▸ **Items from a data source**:
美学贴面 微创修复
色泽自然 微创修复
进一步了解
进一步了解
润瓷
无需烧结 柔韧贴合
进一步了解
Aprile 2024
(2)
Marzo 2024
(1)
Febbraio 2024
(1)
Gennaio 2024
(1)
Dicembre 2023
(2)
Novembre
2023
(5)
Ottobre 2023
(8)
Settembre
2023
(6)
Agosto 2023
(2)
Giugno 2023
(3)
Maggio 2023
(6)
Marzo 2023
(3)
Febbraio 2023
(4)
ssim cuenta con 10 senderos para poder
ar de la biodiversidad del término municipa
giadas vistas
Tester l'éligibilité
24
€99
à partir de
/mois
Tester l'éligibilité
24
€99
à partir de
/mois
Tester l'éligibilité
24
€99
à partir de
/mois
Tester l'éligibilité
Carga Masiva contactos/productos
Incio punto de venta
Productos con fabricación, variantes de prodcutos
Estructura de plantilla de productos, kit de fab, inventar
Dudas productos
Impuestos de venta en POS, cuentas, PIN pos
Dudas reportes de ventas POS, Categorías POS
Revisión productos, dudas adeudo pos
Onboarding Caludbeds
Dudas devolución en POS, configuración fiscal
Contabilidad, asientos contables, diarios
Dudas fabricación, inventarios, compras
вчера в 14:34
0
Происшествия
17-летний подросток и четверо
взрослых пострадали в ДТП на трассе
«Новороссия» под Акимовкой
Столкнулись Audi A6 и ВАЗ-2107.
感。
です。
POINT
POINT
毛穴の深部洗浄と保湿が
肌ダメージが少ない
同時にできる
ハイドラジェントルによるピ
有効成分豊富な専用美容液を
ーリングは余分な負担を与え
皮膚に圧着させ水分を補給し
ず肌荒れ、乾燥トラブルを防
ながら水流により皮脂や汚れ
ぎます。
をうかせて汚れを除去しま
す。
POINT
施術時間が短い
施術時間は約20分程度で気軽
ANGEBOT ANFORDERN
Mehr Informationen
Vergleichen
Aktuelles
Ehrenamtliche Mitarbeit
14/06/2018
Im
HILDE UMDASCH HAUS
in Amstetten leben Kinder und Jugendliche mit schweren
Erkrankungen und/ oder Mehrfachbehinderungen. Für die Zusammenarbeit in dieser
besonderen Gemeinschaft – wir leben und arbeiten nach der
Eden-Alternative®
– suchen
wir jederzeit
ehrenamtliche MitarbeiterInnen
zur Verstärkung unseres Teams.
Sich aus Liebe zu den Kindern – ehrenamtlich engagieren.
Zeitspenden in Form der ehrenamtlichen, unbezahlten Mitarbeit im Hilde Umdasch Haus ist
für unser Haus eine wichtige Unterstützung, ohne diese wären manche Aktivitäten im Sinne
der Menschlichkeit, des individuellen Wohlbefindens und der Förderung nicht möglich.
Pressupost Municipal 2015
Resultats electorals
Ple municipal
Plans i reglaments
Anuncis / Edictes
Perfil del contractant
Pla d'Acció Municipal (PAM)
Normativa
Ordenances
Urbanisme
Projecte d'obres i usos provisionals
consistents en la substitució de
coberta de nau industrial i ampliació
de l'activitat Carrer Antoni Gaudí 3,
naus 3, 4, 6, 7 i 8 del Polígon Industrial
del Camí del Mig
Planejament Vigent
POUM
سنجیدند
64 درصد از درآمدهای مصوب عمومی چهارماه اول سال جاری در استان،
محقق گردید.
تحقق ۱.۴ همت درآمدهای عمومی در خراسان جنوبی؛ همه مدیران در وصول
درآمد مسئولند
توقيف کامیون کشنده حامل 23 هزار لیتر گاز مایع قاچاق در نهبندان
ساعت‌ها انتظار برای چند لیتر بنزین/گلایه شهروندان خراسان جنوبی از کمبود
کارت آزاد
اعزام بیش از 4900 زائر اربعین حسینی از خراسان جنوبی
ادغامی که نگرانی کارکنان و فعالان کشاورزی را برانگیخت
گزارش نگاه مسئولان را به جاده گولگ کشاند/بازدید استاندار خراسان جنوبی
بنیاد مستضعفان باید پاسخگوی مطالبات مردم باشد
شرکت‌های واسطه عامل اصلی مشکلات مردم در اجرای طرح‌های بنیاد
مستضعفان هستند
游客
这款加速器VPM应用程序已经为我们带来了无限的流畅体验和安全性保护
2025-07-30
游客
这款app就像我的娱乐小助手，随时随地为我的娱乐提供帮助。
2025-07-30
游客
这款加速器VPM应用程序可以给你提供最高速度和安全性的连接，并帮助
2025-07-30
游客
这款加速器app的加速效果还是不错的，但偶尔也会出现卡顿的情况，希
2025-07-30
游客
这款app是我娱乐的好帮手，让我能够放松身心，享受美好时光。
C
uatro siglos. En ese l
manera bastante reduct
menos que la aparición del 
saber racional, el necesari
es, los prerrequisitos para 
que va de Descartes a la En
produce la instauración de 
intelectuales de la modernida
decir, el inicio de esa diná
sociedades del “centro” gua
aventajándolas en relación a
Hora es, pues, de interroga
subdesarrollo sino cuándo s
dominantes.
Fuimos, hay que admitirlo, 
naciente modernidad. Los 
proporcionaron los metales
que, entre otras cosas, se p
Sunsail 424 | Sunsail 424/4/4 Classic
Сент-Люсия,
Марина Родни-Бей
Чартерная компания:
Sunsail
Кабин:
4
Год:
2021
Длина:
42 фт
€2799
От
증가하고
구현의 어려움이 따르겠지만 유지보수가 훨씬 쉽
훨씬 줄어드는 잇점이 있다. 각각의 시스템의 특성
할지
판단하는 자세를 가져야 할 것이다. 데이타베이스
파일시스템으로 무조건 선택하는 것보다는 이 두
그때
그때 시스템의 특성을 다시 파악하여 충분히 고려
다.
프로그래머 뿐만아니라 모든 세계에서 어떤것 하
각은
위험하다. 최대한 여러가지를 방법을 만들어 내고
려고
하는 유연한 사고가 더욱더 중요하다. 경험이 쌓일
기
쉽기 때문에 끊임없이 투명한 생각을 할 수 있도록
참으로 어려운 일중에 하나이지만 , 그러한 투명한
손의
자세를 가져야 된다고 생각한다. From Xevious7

▸ **What needs to be done**: Respond with a single number, namely how many lines of the entries contain the word "درآمدهای".

▸ **Task result**: 2